Without mentioning any of the many instances which are found in the histories of the workings of these Druidical incantations and spells, the consulting of the clouds, and the ceremonies with which they surrounded their healing art, we go straight to our main point: the ease and suddenness with which all these delusions vanished at the first preaching of the Gospel —a fact very telling on the force which they exercised over the mind of the nation. All natural customs, games, festivities, social relationships, as we have seen, are preserved, many to this day; what is esteemed as their religion, and its ceremonies and superstitions, is dropped at once. The entire Irish mind expanded freely and generously at the simple announcement of a God, present everywhere in the universe, and accepted it. The dogma of the Holy Spirit, not only filling all—complens omnia- - but dwelling in their very souls by grace, and filling them with love and fear, must have appeared natural to them. Their very superstitions must have prepared the way for the truth, a change —or may we not say a more direct and tangible object taking the place of and filling their undefined yearnings—was alone requisite. Otherwise it is a hard fact to explain how, within a few years, all Druidism and magic, incantations, spells, and divinations, were replaced by pure religion, by the doctrine of celestial favors obtained through prayer, by the intercession of a host of saints in heaven, and the belief in Christian miracles and prophecies; whereas, scarcely any thing of Roman or Grecian mythology could be replaced by corresponding Christian practices, although popes did all they could in that regard. Nearly all the errors of the Irish Celts had their corresponding truths and holy practices in Christianity, which could be readily substituted for them, and envelop them immediately with distrust or just oblivion. Hence we do not see, in the subsequent ecclesiastical history of Ireland, any thing to resemble the short sketch we have given of the many dangers arising within the young Christian Church, which had their origin in the former religion of other European nations.

In regarding philosophy and its perils in Ireland, our task will be an easy one, yet not unimportant in its bearings on subsequent considerations. The minds of nations differ as greatly as their physical characteristics; and to study the Irish mind we have only to take into consideration the institutions which swayed it from time immemorial. They were of such a nature that they could but belong to a traditional people. All patriarchal tribes partake of that general character; none, perhaps, so strikingly as the Celts.

People thus disposed have nothing rationalistic in their nature; they accept old facts; and, if they reason upon them, it is to find proofs to support, not motives to doubt them. They never refine their discussions to hair-splitting, synonymous almost with rejection, as seems to be the delight of what we call rationalistic races.
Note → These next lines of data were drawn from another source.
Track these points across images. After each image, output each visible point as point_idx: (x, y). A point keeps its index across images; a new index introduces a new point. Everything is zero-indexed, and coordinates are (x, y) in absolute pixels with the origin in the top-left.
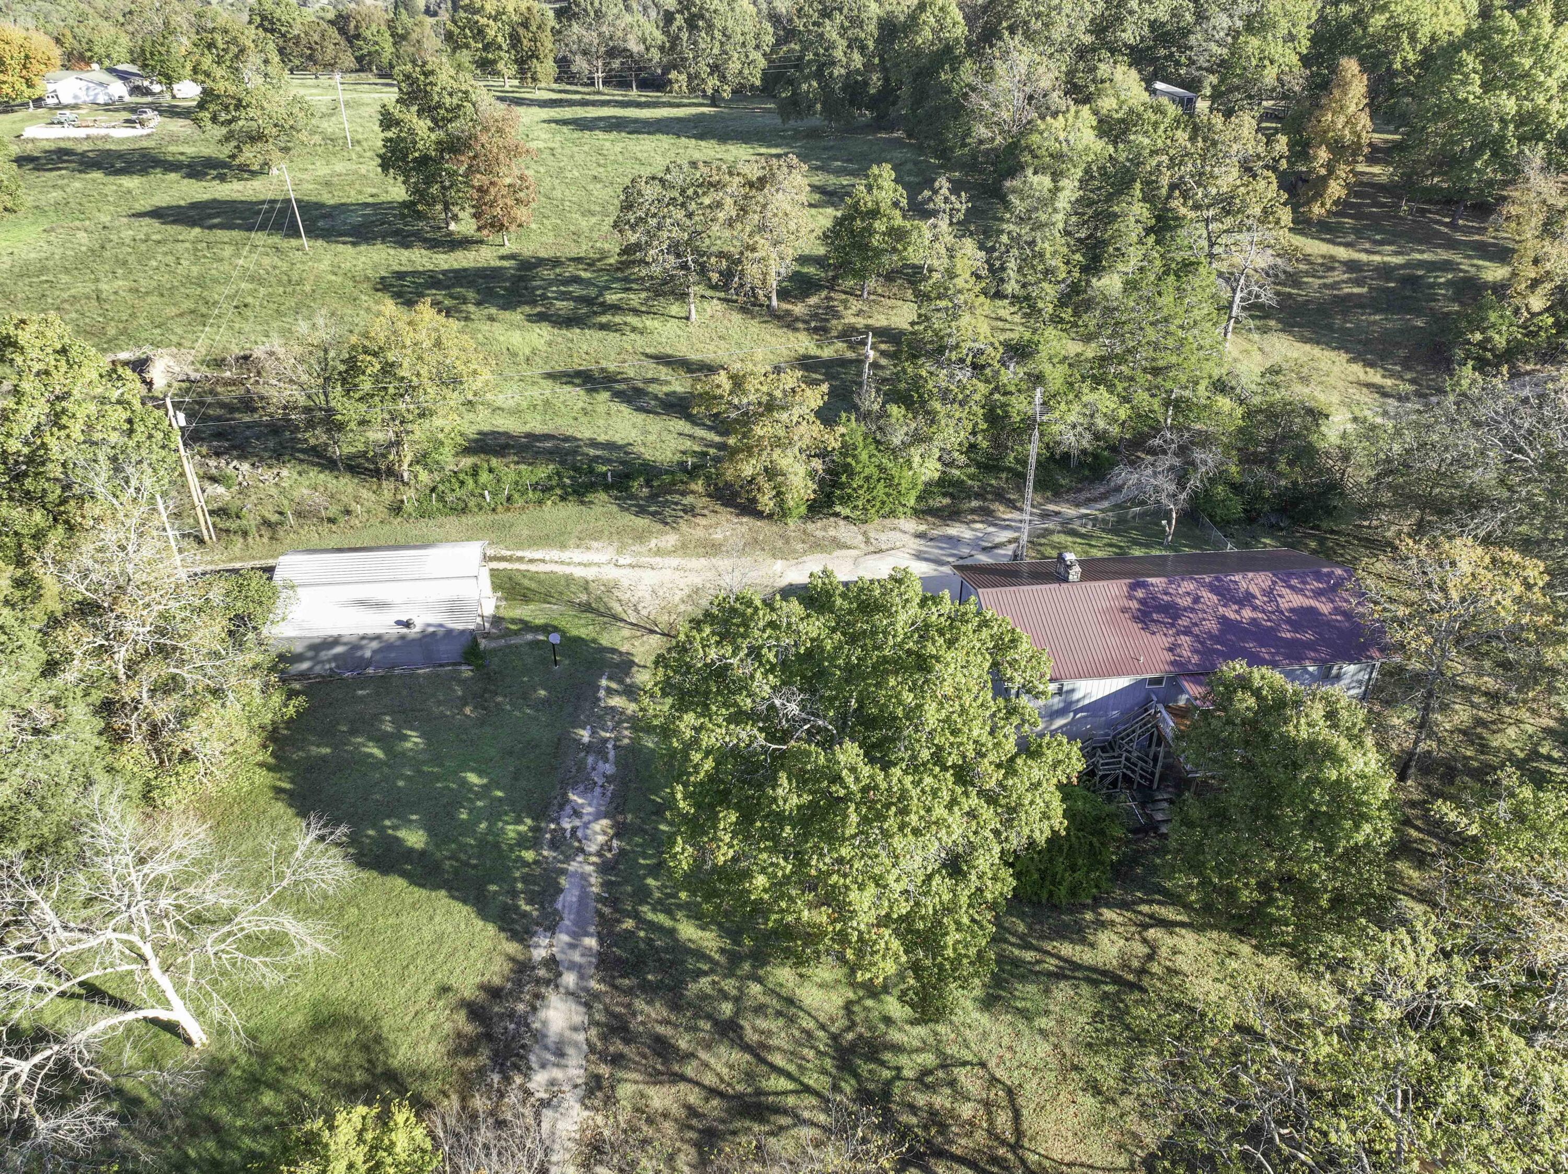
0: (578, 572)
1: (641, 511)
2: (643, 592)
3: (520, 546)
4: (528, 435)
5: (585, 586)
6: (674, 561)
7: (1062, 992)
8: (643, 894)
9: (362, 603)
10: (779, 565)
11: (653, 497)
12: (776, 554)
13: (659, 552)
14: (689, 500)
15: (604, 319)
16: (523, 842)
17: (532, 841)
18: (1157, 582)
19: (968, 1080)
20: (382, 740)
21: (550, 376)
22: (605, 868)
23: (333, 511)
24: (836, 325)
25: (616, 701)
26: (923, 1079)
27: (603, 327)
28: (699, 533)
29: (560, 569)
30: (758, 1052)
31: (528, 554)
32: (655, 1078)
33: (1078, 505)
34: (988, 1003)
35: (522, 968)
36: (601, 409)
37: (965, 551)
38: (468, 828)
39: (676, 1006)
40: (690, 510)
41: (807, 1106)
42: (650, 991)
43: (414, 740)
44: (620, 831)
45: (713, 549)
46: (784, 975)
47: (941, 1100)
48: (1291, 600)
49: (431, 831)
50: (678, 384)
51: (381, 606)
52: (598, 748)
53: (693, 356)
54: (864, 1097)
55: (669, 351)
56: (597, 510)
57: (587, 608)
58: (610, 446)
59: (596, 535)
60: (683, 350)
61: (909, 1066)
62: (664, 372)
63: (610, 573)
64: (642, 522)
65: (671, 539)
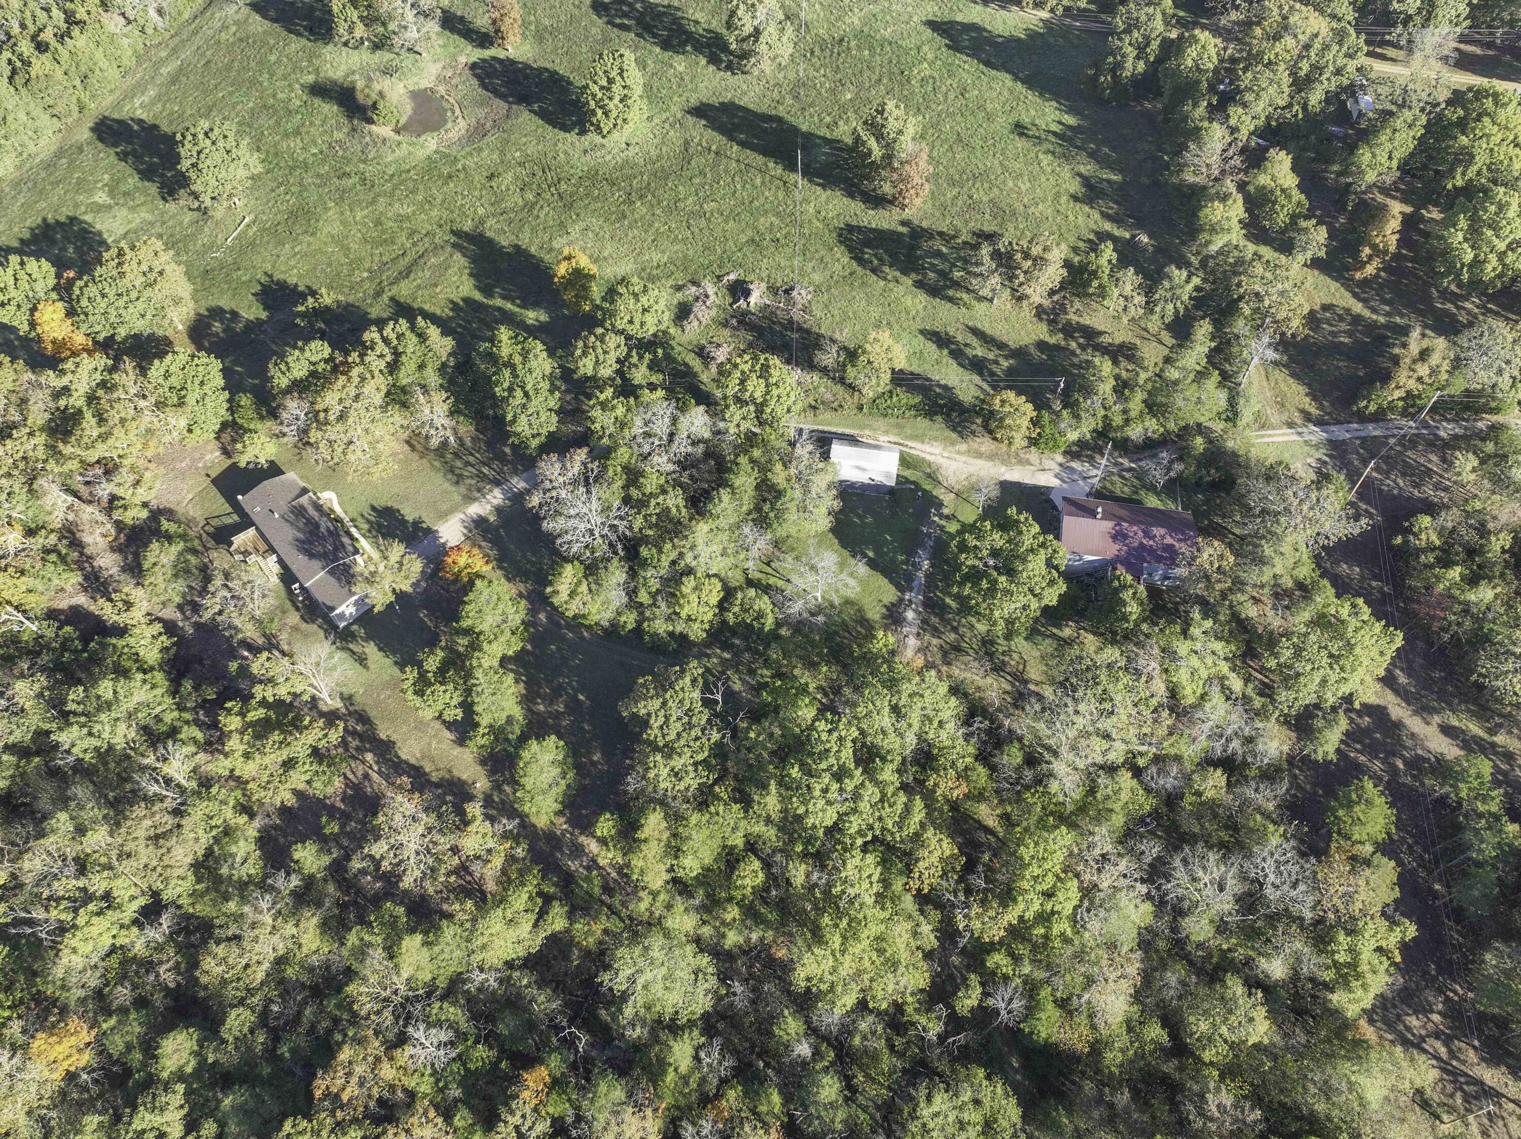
0: (928, 457)
1: (954, 430)
2: (950, 472)
3: (906, 438)
4: (912, 373)
5: (929, 465)
6: (964, 458)
7: (1048, 641)
8: (937, 587)
9: (858, 467)
10: (1003, 469)
11: (959, 424)
12: (1004, 462)
13: (959, 452)
14: (974, 427)
15: (951, 293)
16: (903, 562)
17: (906, 562)
18: (1125, 525)
19: (1015, 656)
20: (859, 517)
21: (922, 332)
22: (926, 576)
23: (835, 405)
24: (1063, 318)
25: (936, 519)
26: (1003, 653)
27: (950, 300)
28: (976, 446)
29: (922, 455)
30: (962, 636)
31: (910, 444)
32: (933, 636)
33: (1132, 461)
34: (1026, 639)
35: (901, 600)
36: (944, 360)
37: (1076, 477)
38: (886, 554)
39: (942, 619)
40: (973, 433)
41: (971, 652)
42: (936, 615)
43: (869, 520)
44: (932, 565)
45: (979, 455)
46: (973, 620)
47: (1007, 659)
48: (1169, 540)
49: (876, 553)
50: (979, 351)
51: (864, 470)
52: (929, 535)
53: (989, 332)
54: (986, 653)
55: (979, 326)
56: (937, 426)
57: (929, 476)
58: (946, 388)
59: (936, 439)
60: (986, 327)
61: (1001, 649)
62: (975, 342)
63: (940, 461)
64: (954, 435)
65: (963, 447)
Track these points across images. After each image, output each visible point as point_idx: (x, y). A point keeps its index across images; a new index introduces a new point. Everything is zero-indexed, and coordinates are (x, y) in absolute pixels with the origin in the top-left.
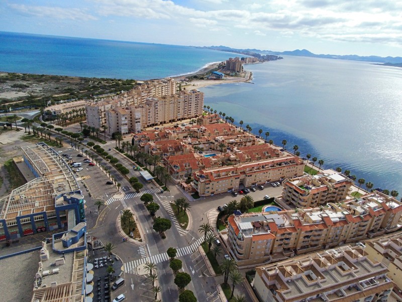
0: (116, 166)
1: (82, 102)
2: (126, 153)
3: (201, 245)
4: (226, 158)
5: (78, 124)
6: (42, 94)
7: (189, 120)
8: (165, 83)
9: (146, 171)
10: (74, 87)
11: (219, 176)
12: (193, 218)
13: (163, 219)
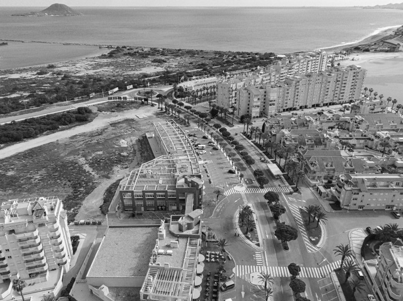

It was among these that philosophy was born, and among them it flourishes. They may, by their acute reasoning, enlarge the human mind, open up new horizons, and, if confined within just limits, actually enrich the understanding of man. We are far from pretending that philosophy has only been productive of harm, and that it were a blessed thing had the human intellect always remained, as it were, in a dormant state, without ever striving to grasp at philosophic truth and raise itself above the common level; we hold the great names of Augustine, Anselm, Thomas Aquinas, and so many others, in too great respect to entertain such an opinion.